WHAT NEEDS TO BE DONE
Give the lines from the first one through the line with "Noen Sa-Nga, Nakhon" again, replacing "orthographic" with "gnomonic" and changing nothing else; leave the pictures out.

◇ ◇ ◇ ◇

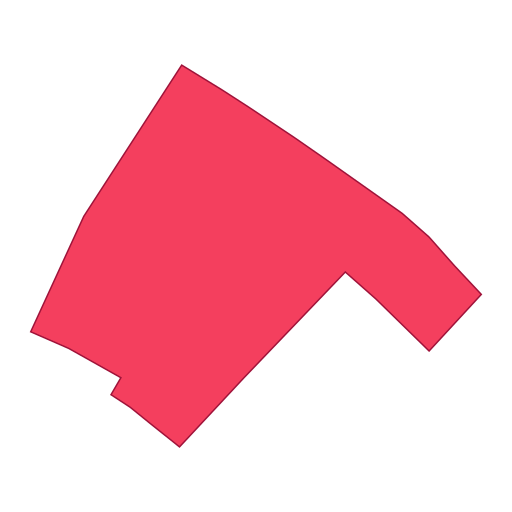 Alapi, Tuvalu (orthographic projection)
{"feature_id": "33948139B89877279250405", "entity_name": "Alapi", "entity_type": "district", "adm_level": 2, "iso_a3": "TUV", "parent_name": "Tuvalu", "parent_adm1": "", "projection": "orthographic", "projection_center": [179.197, -8.522], "detail": "fine", "context": "isolated", "style": "filled", "palette": "rose", "viewbox_px": 512, "rotation_deg": 0, "n_neighbors": 0, "source": "geoboundaries", "source_scale": "gbopen_adm2", "svg_char_len": 390}
<svg xmlns="http://www.w3.org/2000/svg" viewBox="0 0 512 512"><path d="M181.7,65.1L83.8,216.3L30.7,331.8L68.7,348.4L120.9,377.7L111.0,394.7L130.1,407.2L150.1,423.4L179.5,446.9L244.2,377.5L345.3,272.0L375.7,298.8L429.1,351.0L481.3,294.4L454.3,265.6L429.0,237.0L402.2,213.4L324.5,158.5L294.1,137.4L249.1,107.4L222.5,90.2L181.7,65.1Z" fill="#f43f5e" stroke="#9f1239" stroke-width="1.5"/></svg>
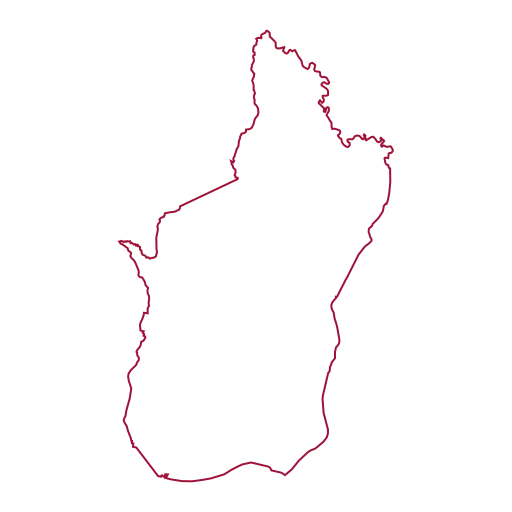 Noen Sa-Nga, Nakhon Ratchasima, Thailand (Robinson projection)
{"feature_id": "78962969B30671617507476", "entity_name": "Noen Sa-Nga", "entity_type": "district", "adm_level": 2, "iso_a3": "THA", "parent_name": "Thailand", "parent_adm1": "Nakhon Ratchasima", "projection": "robinson", "projection_center": [101.989, 15.574], "detail": "fine", "context": "isolated", "style": "outline", "palette": "rose", "viewbox_px": 512, "rotation_deg": 0, "n_neighbors": 0, "source": "geoboundaries", "source_scale": "gbopen_adm2", "svg_char_len": 6011}
<svg xmlns="http://www.w3.org/2000/svg" viewBox="0 0 512 512"><path d="M390.1,168.4L389.3,168.2L388.7,167.3L388.2,165.1L386.7,164.6L385.9,163.9L385.3,162.5L384.5,158.4L384.9,157.8L385.5,157.6L388.2,158.1L388.7,153.6L389.3,153.1L391.4,152.8L392.7,151.2L392.8,149.9L391.1,146.8L390.3,146.3L386.8,146.9L383.5,145.4L382.0,146.7L381.6,146.6L381.1,145.7L381.3,144.4L384.1,141.2L383.6,140.1L382.4,139.4L381.0,137.8L380.6,137.8L380.4,138.5L381.5,139.7L381.3,140.5L380.3,141.5L378.3,142.2L377.0,141.5L375.8,139.6L374.0,137.4L372.9,136.7L371.5,137.0L366.1,140.3L365.5,139.6L365.6,138.4L365.2,136.7L365.4,135.6L364.2,134.5L363.8,135.5L364.6,136.4L364.7,137.2L362.9,139.3L362.0,138.9L359.9,136.3L358.8,135.7L357.7,135.6L356.0,135.8L354.7,136.4L353.4,138.5L352.4,139.3L349.3,139.2L347.7,139.5L347.4,140.1L347.7,141.6L348.2,142.2L349.5,142.7L349.7,143.4L349.7,145.2L348.2,146.9L347.3,147.0L346.2,146.6L344.2,145.2L342.8,143.6L341.9,141.8L341.2,138.9L339.6,138.0L337.9,135.6L338.0,135.1L339.4,134.1L339.9,133.4L340.3,132.0L340.1,131.0L339.1,130.2L335.1,128.8L334.0,128.7L332.3,129.0L331.6,126.9L331.4,122.4L329.9,120.6L328.4,117.8L326.6,115.4L326.8,114.5L328.7,111.3L328.9,109.1L328.6,107.7L327.8,107.2L326.5,107.6L325.4,111.7L325.1,112.0L324.4,111.9L323.9,111.5L323.8,110.7L324.2,108.4L318.8,103.2L318.8,101.9L320.0,100.4L322.1,102.8L323.6,101.7L323.8,99.3L322.8,97.4L322.6,96.4L322.7,95.9L323.8,95.6L325.9,95.8L327.8,95.2L328.1,94.9L328.0,91.2L327.5,89.9L326.3,88.5L321.7,85.4L321.4,84.6L321.5,84.1L322.8,82.6L324.0,82.3L325.0,82.6L326.9,83.9L328.1,83.9L328.9,83.3L329.1,82.3L327.0,78.4L326.0,77.4L324.3,77.0L322.3,77.2L320.6,76.3L320.3,75.3L320.0,72.7L319.6,71.9L315.6,71.3L314.8,70.8L314.2,69.5L315.1,65.7L315.1,65.0L314.7,64.5L312.4,62.9L310.7,63.3L309.8,64.1L309.4,66.7L308.2,68.6L307.8,69.0L307.0,68.8L303.9,67.0L303.0,66.2L302.4,64.9L301.3,60.5L298.1,56.1L295.1,50.2L294.3,50.2L292.4,51.3L290.5,50.0L289.6,50.0L287.6,53.2L286.5,53.6L285.3,53.0L283.1,51.0L283.3,49.7L284.3,47.7L284.2,47.1L279.9,48.4L277.5,48.4L276.3,47.8L275.7,46.3L275.7,42.7L274.0,40.6L269.7,36.4L269.7,33.0L268.7,31.8L266.9,30.7L266.3,30.9L265.7,32.2L265.0,32.9L262.6,34.0L261.4,35.0L261.1,36.1L261.4,37.6L261.2,38.2L257.8,37.8L256.2,38.8L257.1,40.2L257.1,40.9L256.7,41.7L256.2,44.8L254.3,45.8L253.3,48.0L253.4,49.3L253.1,50.2L253.1,51.3L253.5,51.9L254.6,52.5L254.6,55.0L253.4,55.4L253.1,57.4L253.8,58.7L253.9,61.1L252.0,65.0L251.8,67.3L251.4,67.9L251.2,68.5L251.5,70.4L252.1,70.8L253.4,72.9L254.3,73.7L253.9,76.6L252.2,80.3L252.3,81.2L253.1,82.7L253.5,84.9L253.7,87.0L253.5,89.8L254.2,90.3L254.4,91.7L255.0,93.5L254.2,95.0L253.9,96.5L254.0,97.7L254.6,100.0L254.5,103.0L254.8,103.9L256.7,105.9L258.1,108.6L258.4,112.5L257.7,115.3L255.7,117.7L254.7,119.5L253.3,124.8L251.7,127.8L249.6,129.1L246.0,129.6L245.9,131.6L245.6,132.1L243.9,133.2L241.9,133.5L241.3,133.9L241.2,134.8L240.3,136.3L239.8,139.0L239.0,140.7L238.4,146.2L236.6,149.3L235.8,152.3L234.9,154.3L234.7,156.0L233.8,157.3L233.3,159.1L233.4,159.9L234.1,160.8L233.3,162.4L231.1,161.2L231.5,162.2L231.6,164.0L232.8,165.9L233.2,167.6L235.5,170.0L235.6,172.4L234.6,175.1L235.2,175.7L235.5,177.3L237.7,177.8L237.6,179.1L180.1,206.3L179.9,208.2L179.2,209.6L175.4,211.4L174.2,211.8L170.5,212.2L164.8,213.3L164.6,215.2L164.2,215.8L164.1,216.6L163.0,216.7L162.7,217.3L161.0,217.8L159.5,219.2L159.4,219.7L160.1,220.8L159.6,222.4L158.2,223.9L157.3,226.6L157.8,228.1L157.8,230.3L156.3,237.7L156.5,248.9L157.0,252.3L155.8,256.5L153.0,258.0L152.2,257.8L149.6,258.6L148.2,257.3L146.3,257.6L145.9,256.5L144.9,255.6L142.5,254.6L141.5,252.6L141.6,250.8L141.1,250.3L140.4,250.0L139.9,249.2L140.1,247.1L139.3,246.5L137.8,246.2L138.0,245.1L137.3,244.6L136.0,245.5L135.6,244.4L135.2,244.1L134.5,244.1L133.9,244.6L132.1,243.1L130.6,243.3L130.4,243.0L130.5,241.8L130.3,241.3L128.0,241.4L127.2,241.1L126.1,241.9L125.2,241.3L123.7,242.1L122.9,241.3L122.0,241.4L121.5,240.9L119.2,241.6L120.6,243.6L122.8,244.6L127.6,248.2L128.4,250.7L130.8,252.5L131.1,253.5L130.3,256.1L131.6,258.2L133.0,259.3L134.7,261.4L136.1,264.4L138.6,270.6L138.8,272.3L138.4,274.9L138.8,276.0L140.2,277.2L141.7,277.3L142.5,278.0L144.7,281.6L145.7,285.4L147.9,287.6L148.0,288.2L147.5,290.3L147.5,291.9L147.8,293.5L148.8,295.6L149.2,298.0L148.6,303.5L149.0,305.9L147.6,308.4L147.7,313.3L144.0,312.8L143.8,314.6L142.5,318.6L140.2,323.6L140.0,325.3L140.5,330.5L143.5,331.3L143.1,331.7L142.7,332.8L144.0,333.7L144.0,334.4L143.5,335.7L144.9,336.3L145.4,337.6L144.8,338.3L144.5,339.3L143.1,341.0L141.4,341.6L141.1,342.0L141.0,343.6L140.4,345.8L139.8,346.9L137.0,350.3L136.6,351.2L136.5,352.0L137.1,352.5L137.2,353.0L137.1,354.4L137.4,355.6L138.8,357.6L138.8,360.0L136.8,362.9L136.4,364.7L130.7,370.3L128.6,373.6L128.1,376.5L128.8,380.8L131.1,387.9L131.2,389.2L129.7,398.5L126.4,410.3L125.4,416.4L124.6,417.6L123.6,420.1L124.6,422.7L126.7,426.1L127.9,430.6L130.8,438.1L131.3,440.9L132.1,441.0L131.9,443.2L133.3,443.4L133.0,446.8L136.3,447.5L158.1,476.1L160.9,476.8L161.6,475.4L162.1,475.3L164.3,477.1L165.2,474.3L167.8,474.4L167.1,475.9L165.6,478.0L170.6,479.3L181.9,481.1L191.9,481.3L201.8,480.0L210.9,478.4L224.3,474.3L231.3,469.9L237.6,466.6L242.4,464.4L251.1,462.5L268.4,466.6L269.4,467.2L270.4,468.2L271.4,470.4L281.4,472.7L285.0,475.1L291.8,469.4L298.8,460.7L307.5,452.5L310.1,450.7L315.5,448.4L323.6,441.6L326.8,437.3L327.9,433.7L328.0,429.7L323.6,412.8L322.5,398.4L322.8,397.3L322.9,395.5L328.2,372.9L329.3,371.8L329.6,371.1L330.1,366.7L331.2,364.6L331.6,362.6L335.0,358.2L335.0,352.0L336.0,347.4L337.4,345.9L338.9,343.7L339.4,341.5L339.3,339.0L337.3,327.9L336.5,324.5L334.6,318.5L333.6,312.4L332.1,309.7L331.5,307.9L331.3,305.0L332.5,302.1L336.0,297.9L335.9,296.7L336.9,296.8L337.2,296.4L345.5,280.1L347.5,276.6L358.5,254.7L365.0,246.4L368.9,243.5L371.5,240.9L371.6,239.6L369.9,236.3L369.7,234.8L368.7,232.3L368.7,230.3L369.0,228.6L371.9,226.0L372.7,223.9L378.0,218.6L379.6,216.4L382.4,212.1L383.0,210.5L383.9,205.8L385.9,203.6L386.5,203.9L388.0,199.8L389.2,193.3L390.3,181.8L390.1,168.4Z" fill="none" stroke="#9f1239" stroke-width="2"/></svg>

◇ ◇ ◇ ◇

FULL OUTPUT
 Alapi, Tuvalu (gnomonic projection)
{"feature_id": "33948139B89877279250405", "entity_name": "Alapi", "entity_type": "district", "adm_level": 2, "iso_a3": "TUV", "parent_name": "Tuvalu", "parent_adm1": "", "projection": "gnomonic", "projection_center": [179.197, -8.522], "detail": "fine", "context": "isolated", "style": "filled", "palette": "rose", "viewbox_px": 512, "rotation_deg": 0, "n_neighbors": 0, "source": "geoboundaries", "source_scale": "gbopen_adm2", "svg_char_len": 390}
<svg xmlns="http://www.w3.org/2000/svg" viewBox="0 0 512 512"><path d="M181.7,65.1L83.8,216.3L30.7,331.8L68.7,348.4L120.9,377.7L111.0,394.7L130.1,407.2L150.1,423.4L179.5,446.9L244.2,377.5L345.3,272.0L375.7,298.8L429.1,351.0L481.3,294.4L454.3,265.6L429.0,237.0L402.2,213.4L324.5,158.5L294.1,137.4L249.1,107.4L222.5,90.2L181.7,65.1Z" fill="#f43f5e" stroke="#9f1239" stroke-width="1.5"/></svg>
 Noen Sa-Nga, Nakhon Ratchasima, Thailand (Robinson projection)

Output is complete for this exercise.